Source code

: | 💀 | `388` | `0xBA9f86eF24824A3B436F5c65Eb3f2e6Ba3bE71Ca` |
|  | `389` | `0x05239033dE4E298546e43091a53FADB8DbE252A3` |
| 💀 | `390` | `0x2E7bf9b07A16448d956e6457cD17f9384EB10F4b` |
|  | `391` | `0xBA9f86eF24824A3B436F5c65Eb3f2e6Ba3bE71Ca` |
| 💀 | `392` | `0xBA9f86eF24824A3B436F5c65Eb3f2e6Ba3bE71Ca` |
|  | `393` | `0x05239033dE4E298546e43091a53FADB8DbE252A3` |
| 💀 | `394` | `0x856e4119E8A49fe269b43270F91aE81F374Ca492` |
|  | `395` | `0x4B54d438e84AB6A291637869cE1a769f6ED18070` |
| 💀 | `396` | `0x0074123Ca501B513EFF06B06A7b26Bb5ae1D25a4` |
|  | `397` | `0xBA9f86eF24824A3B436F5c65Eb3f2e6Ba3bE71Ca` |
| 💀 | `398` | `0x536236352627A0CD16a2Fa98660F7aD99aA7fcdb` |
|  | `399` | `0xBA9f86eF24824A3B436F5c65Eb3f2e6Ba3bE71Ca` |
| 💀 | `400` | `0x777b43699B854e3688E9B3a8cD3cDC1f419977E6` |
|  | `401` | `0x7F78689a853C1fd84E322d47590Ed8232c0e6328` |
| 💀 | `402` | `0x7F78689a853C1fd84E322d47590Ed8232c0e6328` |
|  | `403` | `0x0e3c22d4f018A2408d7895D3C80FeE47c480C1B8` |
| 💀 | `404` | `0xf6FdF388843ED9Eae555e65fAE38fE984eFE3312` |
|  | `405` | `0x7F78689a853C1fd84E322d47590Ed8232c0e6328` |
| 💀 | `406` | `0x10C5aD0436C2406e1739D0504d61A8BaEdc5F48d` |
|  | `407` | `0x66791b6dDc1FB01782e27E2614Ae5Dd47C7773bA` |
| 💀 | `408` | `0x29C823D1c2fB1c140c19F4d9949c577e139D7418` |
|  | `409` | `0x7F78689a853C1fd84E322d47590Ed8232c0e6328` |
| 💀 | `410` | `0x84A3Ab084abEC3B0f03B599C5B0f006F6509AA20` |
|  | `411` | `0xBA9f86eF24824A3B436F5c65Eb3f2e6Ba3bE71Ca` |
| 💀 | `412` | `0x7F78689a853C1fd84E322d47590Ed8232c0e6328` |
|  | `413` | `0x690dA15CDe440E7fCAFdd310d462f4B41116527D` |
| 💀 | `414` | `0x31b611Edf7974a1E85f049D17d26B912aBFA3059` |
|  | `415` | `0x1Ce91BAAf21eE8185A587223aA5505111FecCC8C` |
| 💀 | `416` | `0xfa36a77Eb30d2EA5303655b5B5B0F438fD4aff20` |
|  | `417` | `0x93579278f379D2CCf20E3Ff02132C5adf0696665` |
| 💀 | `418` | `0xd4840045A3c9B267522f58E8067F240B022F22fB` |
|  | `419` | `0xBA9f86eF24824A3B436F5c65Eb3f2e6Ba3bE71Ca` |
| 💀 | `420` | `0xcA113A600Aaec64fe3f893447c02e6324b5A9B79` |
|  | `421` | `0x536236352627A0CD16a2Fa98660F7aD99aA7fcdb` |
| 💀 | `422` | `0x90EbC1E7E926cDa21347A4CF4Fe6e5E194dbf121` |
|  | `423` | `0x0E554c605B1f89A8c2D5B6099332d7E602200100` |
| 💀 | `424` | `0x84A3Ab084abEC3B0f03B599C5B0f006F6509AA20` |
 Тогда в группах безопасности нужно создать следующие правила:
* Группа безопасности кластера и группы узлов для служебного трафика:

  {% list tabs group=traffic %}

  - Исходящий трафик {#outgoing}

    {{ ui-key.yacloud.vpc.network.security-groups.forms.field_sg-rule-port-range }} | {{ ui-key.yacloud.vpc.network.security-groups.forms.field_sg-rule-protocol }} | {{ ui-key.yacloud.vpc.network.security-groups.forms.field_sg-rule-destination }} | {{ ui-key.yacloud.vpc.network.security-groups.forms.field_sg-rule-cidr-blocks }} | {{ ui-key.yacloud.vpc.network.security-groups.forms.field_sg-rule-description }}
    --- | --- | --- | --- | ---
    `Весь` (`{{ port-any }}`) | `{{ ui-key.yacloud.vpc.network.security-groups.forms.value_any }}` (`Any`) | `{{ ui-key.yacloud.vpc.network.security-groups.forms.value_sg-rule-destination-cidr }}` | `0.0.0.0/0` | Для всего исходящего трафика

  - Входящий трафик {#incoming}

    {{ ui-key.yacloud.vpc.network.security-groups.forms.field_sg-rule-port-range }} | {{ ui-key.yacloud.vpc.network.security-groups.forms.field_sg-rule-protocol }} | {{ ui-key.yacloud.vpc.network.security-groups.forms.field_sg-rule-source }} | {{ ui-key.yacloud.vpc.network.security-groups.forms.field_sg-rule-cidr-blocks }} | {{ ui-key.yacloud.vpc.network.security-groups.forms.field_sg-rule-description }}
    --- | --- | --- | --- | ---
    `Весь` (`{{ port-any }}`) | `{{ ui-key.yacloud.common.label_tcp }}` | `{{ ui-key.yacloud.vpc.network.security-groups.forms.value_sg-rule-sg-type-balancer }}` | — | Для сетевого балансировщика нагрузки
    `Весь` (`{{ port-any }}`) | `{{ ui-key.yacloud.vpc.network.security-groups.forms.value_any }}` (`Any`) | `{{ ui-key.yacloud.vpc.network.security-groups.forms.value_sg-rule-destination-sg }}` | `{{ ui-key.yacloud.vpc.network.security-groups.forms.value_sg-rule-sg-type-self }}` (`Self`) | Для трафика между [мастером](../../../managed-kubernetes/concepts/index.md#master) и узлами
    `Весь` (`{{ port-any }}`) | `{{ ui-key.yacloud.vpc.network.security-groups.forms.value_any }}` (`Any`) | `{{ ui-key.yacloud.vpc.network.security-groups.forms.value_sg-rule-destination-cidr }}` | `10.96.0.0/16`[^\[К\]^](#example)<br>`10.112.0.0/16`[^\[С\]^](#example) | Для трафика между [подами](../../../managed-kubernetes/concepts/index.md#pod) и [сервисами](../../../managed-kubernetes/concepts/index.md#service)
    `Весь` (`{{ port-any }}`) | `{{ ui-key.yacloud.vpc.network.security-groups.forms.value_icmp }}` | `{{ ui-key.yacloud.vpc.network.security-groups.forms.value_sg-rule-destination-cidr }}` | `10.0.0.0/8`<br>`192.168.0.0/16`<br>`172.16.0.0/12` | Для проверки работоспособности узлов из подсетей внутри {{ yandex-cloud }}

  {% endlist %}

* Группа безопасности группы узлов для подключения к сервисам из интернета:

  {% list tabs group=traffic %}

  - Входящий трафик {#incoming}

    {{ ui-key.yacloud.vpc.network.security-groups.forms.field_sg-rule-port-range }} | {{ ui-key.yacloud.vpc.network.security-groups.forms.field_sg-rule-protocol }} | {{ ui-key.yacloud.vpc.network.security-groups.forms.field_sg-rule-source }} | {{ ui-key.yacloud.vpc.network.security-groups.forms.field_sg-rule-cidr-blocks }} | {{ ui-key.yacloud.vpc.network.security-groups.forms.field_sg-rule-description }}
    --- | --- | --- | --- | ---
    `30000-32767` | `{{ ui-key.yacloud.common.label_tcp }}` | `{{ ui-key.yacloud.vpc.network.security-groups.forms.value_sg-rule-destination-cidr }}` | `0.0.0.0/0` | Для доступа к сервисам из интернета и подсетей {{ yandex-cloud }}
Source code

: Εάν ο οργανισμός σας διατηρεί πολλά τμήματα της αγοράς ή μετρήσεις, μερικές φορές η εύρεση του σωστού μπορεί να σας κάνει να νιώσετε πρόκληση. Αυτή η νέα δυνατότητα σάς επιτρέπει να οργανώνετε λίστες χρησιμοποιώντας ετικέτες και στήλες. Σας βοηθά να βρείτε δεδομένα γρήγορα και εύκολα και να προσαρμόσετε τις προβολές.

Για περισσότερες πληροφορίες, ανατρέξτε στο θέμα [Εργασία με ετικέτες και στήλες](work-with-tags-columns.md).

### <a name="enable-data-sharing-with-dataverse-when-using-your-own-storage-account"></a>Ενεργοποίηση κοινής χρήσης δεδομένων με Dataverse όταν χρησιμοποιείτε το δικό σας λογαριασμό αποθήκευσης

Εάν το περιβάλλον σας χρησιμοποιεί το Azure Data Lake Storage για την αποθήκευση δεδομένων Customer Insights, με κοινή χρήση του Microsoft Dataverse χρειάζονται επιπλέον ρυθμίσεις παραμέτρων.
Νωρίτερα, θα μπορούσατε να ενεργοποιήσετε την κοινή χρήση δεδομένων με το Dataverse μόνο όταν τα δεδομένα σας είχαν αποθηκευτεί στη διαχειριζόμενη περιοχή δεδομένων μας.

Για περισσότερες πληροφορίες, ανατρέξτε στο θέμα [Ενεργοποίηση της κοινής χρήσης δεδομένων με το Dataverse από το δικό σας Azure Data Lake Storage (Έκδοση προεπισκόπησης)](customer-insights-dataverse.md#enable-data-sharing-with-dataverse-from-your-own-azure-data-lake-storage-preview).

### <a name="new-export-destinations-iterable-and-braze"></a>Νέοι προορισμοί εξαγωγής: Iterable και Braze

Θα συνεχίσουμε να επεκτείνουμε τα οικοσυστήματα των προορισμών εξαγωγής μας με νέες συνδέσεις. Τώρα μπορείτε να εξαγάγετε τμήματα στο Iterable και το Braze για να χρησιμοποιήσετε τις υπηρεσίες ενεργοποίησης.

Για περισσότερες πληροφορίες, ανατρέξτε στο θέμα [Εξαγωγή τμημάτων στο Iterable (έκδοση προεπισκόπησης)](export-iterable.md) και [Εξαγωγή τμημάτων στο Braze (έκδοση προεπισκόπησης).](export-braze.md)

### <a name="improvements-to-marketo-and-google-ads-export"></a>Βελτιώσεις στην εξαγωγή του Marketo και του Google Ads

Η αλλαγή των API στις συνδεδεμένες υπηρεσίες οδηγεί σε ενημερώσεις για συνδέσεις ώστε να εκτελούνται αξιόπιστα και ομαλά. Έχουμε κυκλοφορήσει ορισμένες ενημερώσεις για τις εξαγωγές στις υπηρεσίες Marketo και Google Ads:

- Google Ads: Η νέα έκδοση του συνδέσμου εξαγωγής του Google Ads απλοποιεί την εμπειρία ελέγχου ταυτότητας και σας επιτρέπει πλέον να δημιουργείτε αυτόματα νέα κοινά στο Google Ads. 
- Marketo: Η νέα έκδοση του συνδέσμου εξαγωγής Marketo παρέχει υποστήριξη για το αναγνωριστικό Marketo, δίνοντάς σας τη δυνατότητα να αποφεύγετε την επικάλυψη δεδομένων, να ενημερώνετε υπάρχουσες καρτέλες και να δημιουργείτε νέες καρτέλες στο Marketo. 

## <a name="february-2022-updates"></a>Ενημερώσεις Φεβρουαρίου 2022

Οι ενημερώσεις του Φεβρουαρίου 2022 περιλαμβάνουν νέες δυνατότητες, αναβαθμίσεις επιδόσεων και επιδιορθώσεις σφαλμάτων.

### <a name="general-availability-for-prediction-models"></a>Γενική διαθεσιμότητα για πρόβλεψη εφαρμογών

● ● ● ● ● ● ●

[TASK REQUIREMENTS]
Please reproduce verbatim the lines of the material from the line containing "Οι ενημερώσεις του" up to and including the last line of the material.

[SOLUTION TO THE PROBLEM]
Οι ενημερώσεις του Φεβρουαρίου 2022 περιλαμβάνουν νέες δυνατότητες, αναβαθμίσεις επιδόσεων και επιδιορθώσεις σφαλμάτων.

### <a name="general-availability-for-prediction-models"></a>Γενική διαθεσιμότητα για πρόβλεψη εφαρμογών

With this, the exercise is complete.